Today's HPC nodes are complicated, with huge core counts, distributed caches, various memory connections, PCIe switches with connections to accelerators, and NICs, making it difficult to clearly understand where your processes are running and how they are interacting with the operating system. This understanding is extremely critical to getting the best possible performance, so you have HPC and not RAPC.

If you don't pay attention to where your code is running, the Linux process scheduler will move them around, introducing latency and reducing performance. The scheduler can move processes into non-optimal situations, where memory is used from a different part of the system, resulting in much-reduced memory bandwidth. It can also cause processes to communicate with NICs across PCIe switches and internal system connections, again resulting in increased latency and reduced bandwidth. This is also true for accelerators communicating with each other, with NICs, and with CPUs.
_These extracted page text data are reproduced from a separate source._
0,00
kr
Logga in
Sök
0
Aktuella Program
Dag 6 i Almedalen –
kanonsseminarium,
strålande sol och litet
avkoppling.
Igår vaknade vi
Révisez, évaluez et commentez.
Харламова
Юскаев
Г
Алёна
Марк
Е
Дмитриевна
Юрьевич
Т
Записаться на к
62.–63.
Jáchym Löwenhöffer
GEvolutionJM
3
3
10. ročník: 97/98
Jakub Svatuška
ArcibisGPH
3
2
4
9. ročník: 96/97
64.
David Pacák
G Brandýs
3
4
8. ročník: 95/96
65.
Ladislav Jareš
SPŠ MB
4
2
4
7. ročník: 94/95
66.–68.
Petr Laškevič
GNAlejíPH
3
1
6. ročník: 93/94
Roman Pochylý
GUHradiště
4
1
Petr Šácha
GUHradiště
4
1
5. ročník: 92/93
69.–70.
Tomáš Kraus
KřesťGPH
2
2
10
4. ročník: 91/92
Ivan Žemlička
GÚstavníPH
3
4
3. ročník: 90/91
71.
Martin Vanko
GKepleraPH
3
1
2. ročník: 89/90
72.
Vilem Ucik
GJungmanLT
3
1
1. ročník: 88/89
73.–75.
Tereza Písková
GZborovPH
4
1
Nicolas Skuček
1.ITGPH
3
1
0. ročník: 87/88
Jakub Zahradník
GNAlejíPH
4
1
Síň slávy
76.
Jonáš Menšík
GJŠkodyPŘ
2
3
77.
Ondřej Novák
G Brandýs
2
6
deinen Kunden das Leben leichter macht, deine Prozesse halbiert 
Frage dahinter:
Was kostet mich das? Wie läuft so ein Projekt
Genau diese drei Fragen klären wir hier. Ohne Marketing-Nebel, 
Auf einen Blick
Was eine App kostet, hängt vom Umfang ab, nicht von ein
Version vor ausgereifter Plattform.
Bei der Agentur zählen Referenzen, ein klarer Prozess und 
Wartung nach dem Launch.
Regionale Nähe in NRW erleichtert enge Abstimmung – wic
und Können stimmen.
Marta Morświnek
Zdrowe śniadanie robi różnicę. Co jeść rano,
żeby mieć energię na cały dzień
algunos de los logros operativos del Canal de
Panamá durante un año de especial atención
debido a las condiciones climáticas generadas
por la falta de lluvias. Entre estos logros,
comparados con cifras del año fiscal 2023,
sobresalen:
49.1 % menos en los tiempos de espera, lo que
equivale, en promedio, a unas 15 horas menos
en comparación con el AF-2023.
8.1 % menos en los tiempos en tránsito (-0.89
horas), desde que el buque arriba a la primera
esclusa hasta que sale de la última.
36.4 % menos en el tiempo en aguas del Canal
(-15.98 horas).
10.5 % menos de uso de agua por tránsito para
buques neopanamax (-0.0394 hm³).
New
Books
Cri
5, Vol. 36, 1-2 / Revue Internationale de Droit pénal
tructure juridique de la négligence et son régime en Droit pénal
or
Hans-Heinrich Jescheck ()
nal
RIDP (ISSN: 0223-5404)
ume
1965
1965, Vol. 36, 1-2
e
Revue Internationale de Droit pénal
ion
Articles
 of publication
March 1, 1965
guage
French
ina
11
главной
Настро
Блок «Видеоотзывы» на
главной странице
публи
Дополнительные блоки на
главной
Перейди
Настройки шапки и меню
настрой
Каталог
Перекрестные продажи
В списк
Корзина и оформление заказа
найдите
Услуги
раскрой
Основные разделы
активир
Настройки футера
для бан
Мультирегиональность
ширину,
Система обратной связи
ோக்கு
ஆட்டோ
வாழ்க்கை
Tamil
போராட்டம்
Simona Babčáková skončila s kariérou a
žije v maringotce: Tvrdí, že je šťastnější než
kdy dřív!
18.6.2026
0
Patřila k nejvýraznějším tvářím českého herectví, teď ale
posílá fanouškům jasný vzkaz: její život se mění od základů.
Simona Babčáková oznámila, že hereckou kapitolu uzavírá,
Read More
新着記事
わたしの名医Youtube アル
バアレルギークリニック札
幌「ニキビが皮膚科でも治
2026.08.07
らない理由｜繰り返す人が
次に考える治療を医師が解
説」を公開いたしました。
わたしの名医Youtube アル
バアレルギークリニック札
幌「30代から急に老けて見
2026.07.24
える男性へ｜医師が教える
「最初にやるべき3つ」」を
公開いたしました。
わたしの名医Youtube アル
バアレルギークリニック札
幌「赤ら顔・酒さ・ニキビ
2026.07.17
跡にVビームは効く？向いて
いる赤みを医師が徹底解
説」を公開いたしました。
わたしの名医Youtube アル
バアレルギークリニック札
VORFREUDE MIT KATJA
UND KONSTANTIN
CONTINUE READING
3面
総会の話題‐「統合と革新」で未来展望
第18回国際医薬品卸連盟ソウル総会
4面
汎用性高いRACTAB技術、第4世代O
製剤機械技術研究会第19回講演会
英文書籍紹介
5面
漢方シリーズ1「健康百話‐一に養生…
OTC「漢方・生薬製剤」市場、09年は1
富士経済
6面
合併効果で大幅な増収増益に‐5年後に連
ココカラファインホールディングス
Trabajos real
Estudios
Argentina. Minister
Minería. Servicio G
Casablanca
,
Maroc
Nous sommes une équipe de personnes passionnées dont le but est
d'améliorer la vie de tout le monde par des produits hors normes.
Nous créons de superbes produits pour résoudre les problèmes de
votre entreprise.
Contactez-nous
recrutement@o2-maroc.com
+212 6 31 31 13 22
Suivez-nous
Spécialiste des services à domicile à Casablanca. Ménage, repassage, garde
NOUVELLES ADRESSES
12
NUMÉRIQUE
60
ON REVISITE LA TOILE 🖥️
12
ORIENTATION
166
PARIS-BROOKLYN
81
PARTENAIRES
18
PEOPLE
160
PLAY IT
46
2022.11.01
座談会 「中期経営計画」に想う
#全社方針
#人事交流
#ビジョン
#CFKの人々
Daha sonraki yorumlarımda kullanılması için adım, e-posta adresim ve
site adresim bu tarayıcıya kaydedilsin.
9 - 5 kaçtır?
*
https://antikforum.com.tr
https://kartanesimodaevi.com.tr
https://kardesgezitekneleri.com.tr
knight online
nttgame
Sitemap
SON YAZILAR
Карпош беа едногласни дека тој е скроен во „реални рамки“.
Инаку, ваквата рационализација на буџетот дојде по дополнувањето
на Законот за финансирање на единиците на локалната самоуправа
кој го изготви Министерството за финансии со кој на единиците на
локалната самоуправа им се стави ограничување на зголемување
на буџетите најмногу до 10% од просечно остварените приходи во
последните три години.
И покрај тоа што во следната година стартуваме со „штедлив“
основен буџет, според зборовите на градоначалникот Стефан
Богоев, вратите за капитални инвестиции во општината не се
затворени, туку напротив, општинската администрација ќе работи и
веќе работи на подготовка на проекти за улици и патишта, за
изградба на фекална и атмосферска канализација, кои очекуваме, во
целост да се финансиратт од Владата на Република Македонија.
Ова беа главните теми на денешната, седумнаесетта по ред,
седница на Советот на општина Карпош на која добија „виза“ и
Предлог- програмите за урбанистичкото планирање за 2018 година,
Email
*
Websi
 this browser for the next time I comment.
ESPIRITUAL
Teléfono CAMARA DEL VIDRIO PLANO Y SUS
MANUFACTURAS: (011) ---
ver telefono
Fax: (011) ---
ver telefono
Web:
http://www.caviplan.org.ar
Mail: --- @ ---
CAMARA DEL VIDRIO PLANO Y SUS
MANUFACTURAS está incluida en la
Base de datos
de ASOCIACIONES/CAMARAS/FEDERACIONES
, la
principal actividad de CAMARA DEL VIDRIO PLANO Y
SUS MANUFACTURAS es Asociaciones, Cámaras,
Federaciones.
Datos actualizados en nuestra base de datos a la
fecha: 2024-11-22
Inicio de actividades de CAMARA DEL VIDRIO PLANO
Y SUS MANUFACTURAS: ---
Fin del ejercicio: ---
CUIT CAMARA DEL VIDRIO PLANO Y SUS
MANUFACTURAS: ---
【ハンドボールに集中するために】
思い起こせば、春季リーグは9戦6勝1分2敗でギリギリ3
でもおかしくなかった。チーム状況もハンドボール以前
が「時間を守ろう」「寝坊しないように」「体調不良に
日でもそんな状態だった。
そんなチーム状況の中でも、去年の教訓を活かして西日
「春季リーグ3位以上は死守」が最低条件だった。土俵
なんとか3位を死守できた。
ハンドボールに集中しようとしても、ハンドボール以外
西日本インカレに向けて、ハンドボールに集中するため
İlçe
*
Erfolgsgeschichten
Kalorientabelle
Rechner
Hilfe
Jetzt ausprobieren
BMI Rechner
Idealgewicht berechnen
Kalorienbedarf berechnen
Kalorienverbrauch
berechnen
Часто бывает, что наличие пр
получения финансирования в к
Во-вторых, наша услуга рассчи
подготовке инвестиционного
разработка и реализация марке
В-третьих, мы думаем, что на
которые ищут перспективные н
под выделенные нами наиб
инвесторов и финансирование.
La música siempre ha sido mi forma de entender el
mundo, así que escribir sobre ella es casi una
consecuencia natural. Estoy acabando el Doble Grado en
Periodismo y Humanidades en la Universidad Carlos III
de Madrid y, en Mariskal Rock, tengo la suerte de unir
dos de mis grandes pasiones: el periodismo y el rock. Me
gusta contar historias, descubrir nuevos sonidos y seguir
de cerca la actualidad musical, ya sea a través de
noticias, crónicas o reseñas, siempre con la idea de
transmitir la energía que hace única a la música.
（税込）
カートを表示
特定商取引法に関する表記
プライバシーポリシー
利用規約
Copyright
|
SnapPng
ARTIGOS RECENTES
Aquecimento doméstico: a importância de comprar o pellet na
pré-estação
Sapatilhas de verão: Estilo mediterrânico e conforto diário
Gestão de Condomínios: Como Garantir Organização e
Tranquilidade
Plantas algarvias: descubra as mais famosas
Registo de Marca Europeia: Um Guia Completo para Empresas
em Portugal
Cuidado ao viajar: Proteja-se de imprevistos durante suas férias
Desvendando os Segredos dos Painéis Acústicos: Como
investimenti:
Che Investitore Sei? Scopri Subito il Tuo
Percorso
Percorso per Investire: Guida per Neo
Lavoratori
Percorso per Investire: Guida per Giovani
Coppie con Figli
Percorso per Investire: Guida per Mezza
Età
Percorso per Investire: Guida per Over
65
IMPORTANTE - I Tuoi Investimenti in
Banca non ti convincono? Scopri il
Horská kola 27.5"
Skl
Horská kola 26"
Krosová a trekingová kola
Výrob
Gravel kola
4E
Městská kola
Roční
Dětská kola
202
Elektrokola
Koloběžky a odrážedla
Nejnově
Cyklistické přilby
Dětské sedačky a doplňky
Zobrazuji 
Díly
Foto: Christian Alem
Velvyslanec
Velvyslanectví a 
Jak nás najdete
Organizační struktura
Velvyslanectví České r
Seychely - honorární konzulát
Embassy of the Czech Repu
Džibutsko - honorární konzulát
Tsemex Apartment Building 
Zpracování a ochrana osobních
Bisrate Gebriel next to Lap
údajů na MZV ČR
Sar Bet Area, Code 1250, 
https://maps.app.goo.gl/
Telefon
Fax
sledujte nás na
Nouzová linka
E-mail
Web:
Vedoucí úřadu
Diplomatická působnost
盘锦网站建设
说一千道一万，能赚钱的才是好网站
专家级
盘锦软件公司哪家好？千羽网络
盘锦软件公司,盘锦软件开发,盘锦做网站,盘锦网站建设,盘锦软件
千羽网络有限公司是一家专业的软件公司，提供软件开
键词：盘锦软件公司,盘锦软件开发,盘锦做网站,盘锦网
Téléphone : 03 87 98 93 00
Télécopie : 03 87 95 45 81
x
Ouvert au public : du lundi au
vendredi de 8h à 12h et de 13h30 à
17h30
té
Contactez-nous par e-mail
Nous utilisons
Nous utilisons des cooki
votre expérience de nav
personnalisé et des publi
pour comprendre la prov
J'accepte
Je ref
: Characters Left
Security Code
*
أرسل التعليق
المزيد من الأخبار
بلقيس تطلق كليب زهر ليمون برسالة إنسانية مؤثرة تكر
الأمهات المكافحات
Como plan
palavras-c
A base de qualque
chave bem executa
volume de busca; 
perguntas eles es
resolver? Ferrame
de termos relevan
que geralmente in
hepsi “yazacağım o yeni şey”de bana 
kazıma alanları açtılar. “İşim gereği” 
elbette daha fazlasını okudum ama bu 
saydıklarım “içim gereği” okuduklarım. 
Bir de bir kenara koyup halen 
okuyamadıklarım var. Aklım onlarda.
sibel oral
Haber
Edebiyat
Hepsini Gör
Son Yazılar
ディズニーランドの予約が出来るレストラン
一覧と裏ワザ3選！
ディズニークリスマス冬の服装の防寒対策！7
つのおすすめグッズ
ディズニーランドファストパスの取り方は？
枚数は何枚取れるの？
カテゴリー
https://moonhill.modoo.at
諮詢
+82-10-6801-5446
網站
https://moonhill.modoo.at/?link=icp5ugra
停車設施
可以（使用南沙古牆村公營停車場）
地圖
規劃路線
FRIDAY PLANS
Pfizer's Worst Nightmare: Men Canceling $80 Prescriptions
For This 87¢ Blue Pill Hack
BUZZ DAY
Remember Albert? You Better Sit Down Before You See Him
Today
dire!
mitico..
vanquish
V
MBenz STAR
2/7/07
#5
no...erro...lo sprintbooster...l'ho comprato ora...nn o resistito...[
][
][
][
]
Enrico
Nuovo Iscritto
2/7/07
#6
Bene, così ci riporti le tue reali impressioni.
Fortunately, Linux provides a couple of tools that allow you to pin (also called binding or setting the affinity of) processes to specific cores along with specific directions on where to allocate memory. In this way, you can prevent the kernel process scheduler from moving the processes or at least control where the scheduler can move them. If you understand how the systems are laid out, you can use these tools to get the best possible performance from your application(s).

In this article, I briefly introduced two tools along with some very simple examples of how you might use them, primarily on serial applications.